Still, White House officials said they remained "optimistic" the Senate will pass the measure. "Some complicated things have to be resolved," one official said, including the tax cut, the drug proposal and how to compensate tobacco farmers. "But I do think people have spent this week thinking some about those issues, and next week, the Senate will start marching through them."

When the Senate returns Tuesday, it is to vote on Daschle's move to cut off debate and force action.
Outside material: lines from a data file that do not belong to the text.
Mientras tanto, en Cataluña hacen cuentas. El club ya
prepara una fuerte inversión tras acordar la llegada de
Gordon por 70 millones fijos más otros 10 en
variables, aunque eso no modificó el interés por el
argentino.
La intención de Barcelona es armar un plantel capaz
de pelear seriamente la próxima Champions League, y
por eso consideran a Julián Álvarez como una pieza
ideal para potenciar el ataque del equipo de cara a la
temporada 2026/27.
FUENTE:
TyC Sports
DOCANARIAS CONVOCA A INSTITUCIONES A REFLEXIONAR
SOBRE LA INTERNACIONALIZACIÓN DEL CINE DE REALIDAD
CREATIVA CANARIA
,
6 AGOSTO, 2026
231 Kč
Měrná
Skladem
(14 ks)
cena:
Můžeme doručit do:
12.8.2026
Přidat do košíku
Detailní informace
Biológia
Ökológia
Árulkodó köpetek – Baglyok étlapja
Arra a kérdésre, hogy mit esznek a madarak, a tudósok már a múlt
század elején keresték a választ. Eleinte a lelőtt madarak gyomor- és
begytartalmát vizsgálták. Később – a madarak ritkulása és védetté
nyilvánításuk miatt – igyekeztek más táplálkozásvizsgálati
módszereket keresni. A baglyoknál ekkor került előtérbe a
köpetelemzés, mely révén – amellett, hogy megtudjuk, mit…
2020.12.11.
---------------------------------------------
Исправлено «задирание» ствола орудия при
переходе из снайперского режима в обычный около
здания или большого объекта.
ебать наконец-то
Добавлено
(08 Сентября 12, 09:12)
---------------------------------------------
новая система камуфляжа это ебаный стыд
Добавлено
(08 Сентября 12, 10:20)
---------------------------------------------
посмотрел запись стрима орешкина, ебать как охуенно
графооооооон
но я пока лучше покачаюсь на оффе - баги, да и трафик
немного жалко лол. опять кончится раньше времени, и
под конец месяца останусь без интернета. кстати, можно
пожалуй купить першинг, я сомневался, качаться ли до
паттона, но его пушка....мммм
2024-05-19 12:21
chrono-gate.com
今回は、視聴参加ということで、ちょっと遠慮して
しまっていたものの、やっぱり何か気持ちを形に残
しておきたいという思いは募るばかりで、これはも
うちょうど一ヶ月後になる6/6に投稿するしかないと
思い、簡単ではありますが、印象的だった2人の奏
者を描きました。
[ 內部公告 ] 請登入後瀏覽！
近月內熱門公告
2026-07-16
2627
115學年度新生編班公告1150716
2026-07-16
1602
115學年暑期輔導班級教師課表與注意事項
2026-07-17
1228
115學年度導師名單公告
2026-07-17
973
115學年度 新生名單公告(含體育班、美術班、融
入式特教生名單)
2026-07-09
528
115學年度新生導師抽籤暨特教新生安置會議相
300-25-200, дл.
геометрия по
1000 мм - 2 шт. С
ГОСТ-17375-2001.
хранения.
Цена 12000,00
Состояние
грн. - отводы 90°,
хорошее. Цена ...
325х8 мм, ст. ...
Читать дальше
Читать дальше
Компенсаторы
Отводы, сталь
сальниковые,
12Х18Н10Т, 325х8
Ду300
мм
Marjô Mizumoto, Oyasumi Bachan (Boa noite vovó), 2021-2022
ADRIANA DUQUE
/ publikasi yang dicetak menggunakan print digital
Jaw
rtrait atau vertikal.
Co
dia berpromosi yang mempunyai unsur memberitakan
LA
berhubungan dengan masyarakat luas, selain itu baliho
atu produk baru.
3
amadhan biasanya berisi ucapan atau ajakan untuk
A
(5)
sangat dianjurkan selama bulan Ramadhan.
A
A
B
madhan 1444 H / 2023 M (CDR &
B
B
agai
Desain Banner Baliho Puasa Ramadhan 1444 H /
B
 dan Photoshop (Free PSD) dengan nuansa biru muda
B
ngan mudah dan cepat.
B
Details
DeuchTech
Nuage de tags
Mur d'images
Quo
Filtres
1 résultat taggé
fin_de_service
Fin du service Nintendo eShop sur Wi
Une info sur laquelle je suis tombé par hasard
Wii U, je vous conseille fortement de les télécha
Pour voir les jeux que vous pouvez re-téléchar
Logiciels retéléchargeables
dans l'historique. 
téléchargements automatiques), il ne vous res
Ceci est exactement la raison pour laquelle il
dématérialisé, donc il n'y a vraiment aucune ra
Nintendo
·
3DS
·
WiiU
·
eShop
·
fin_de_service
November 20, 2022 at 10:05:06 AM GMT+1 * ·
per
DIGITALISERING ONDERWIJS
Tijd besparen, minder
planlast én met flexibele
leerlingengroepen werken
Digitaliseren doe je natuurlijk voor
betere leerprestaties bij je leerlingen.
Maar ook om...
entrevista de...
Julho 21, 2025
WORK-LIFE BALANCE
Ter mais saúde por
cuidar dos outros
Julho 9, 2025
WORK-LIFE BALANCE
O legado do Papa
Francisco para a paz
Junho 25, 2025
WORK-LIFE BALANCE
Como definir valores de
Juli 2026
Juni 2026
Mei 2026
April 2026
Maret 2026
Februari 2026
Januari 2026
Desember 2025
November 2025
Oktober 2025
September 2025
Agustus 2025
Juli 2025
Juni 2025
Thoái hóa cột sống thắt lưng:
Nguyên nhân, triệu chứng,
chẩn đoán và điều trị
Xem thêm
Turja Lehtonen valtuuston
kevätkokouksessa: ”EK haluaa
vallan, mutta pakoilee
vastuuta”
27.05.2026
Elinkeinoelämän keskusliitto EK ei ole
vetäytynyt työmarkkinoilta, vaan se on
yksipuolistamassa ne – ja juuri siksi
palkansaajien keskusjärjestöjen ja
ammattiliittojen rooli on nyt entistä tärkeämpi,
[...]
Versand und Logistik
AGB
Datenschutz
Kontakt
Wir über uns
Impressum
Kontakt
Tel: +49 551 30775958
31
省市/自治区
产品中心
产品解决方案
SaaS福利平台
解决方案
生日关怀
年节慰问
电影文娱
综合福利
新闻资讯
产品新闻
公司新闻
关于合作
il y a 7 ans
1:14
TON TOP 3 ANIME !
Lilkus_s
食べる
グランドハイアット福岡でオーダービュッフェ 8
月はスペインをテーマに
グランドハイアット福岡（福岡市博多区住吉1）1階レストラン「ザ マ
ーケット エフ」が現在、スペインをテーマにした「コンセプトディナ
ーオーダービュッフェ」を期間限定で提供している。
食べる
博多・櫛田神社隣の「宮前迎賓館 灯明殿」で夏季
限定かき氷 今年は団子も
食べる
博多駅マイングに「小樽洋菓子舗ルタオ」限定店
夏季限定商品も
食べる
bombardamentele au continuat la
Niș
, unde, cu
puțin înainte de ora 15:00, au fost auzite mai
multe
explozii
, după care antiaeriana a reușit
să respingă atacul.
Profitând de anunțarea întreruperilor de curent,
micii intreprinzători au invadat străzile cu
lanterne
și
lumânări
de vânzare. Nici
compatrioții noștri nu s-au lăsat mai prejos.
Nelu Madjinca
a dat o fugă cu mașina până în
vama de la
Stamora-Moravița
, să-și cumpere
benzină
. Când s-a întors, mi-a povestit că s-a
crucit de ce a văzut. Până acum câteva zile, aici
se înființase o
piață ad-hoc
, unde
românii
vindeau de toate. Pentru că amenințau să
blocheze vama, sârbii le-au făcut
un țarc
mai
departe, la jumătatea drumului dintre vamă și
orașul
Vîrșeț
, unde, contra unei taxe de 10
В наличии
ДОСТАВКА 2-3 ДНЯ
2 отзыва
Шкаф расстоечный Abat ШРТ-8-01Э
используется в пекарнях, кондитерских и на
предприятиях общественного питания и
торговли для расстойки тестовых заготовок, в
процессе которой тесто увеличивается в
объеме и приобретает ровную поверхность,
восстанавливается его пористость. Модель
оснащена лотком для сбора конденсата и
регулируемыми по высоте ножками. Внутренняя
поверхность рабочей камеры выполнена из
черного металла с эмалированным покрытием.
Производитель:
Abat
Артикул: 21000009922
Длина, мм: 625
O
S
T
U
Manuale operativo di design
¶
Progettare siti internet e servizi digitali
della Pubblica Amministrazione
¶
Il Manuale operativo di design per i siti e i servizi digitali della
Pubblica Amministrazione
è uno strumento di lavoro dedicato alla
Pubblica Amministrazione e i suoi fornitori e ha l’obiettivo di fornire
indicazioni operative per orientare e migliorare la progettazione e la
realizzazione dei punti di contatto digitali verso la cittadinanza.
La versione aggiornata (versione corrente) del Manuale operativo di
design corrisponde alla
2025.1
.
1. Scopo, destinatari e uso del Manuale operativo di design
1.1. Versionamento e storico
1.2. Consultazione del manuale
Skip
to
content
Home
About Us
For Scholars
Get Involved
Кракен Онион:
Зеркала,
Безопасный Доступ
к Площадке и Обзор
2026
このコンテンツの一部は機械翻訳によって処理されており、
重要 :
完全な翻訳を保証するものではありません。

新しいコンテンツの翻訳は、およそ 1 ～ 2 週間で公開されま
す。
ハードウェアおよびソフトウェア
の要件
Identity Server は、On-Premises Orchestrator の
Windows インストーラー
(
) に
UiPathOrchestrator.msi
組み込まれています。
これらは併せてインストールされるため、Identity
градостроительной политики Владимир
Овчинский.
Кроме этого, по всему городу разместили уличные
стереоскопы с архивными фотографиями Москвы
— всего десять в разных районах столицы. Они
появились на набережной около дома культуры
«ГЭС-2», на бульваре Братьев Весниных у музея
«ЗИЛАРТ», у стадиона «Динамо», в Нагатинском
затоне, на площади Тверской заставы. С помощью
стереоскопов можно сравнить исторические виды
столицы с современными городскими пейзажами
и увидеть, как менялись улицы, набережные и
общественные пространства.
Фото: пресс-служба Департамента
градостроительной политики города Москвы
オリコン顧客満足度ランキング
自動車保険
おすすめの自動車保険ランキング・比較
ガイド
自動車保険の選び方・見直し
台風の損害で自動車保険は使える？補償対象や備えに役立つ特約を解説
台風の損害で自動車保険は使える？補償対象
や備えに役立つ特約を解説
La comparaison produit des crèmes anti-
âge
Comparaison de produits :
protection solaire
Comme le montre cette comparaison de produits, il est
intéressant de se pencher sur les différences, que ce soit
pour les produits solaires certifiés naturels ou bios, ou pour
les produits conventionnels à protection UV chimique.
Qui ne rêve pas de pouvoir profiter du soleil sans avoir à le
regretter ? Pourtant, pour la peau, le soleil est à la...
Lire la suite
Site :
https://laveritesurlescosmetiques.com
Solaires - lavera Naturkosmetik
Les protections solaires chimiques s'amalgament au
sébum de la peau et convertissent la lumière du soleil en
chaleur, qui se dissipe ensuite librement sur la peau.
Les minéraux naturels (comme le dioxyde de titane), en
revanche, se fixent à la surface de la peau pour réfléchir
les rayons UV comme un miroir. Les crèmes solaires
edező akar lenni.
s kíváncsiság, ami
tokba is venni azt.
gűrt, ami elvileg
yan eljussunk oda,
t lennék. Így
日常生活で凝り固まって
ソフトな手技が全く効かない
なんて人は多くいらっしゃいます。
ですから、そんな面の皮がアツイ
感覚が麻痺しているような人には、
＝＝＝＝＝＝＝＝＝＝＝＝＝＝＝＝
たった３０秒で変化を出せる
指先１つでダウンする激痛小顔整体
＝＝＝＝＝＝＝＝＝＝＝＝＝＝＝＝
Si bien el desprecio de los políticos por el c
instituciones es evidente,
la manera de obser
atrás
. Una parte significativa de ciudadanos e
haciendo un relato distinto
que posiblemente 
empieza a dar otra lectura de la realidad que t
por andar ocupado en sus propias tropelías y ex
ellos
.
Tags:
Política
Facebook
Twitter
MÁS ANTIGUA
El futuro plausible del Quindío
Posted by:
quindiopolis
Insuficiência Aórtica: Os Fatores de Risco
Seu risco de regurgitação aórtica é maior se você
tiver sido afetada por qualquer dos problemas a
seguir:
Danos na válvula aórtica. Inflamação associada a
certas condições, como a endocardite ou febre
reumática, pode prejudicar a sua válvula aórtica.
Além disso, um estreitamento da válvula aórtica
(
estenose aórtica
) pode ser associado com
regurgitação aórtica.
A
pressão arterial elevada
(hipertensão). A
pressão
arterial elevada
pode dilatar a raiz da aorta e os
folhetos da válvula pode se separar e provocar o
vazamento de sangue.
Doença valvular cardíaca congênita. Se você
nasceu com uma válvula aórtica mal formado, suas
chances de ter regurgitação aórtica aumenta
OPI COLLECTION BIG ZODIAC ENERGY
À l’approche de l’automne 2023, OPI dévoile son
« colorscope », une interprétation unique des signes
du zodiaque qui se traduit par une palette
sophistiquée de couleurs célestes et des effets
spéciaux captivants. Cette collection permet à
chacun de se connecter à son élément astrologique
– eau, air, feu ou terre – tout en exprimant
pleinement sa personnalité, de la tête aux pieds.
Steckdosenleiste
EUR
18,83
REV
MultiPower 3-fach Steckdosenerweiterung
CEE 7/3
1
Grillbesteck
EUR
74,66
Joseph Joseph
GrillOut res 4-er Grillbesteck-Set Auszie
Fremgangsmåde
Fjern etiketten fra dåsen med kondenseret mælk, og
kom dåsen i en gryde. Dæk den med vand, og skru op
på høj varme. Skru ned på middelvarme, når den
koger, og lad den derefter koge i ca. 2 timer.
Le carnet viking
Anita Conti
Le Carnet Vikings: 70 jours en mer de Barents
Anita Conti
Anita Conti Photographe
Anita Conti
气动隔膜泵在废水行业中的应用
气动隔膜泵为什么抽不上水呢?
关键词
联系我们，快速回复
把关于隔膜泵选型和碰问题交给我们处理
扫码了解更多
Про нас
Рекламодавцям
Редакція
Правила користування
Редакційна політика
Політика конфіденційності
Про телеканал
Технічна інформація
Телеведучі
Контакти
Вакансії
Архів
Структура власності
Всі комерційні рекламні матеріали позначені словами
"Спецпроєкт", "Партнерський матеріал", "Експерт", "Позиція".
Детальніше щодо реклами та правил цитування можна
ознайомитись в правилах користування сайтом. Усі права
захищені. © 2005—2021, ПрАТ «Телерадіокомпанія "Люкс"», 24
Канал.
That would require 60 votes, and both Democrats and Republicans agreed yesterday that Daschle will not prevail the first time around.

But those votes will refocus the debate on "who wants to pass" the bill, and "who wants to talk it to death," said a senior Democratic Senate aide. "Lott knows it would be political suicide for Republicans to kill the bill in a visible way."

Former Food and Drug Administration commissioner David A. Kessler, a major supporter of the bill, called the Senate back-and-forth "the process you go through any time you pass large and complicated legislation. . . . At the end of the day the votes are there [to pass the bill] in the Senate."




To: Xpiderman who wrote (1735)6/8/1998 7:34:00 AM
From: Rarebird  Respond to of 6439
 
XYZ: Don't know the last working day before summer recess ( week of June 29 ? ). Yes, " the Mcain bill can be carried over to the next Congress when they start work again sometime in the Winter of 99". But that is not likely. Their shot is here and now. If the Mcain bill doesn't get passed in June, it's basically dead and buried for all intensive purposes.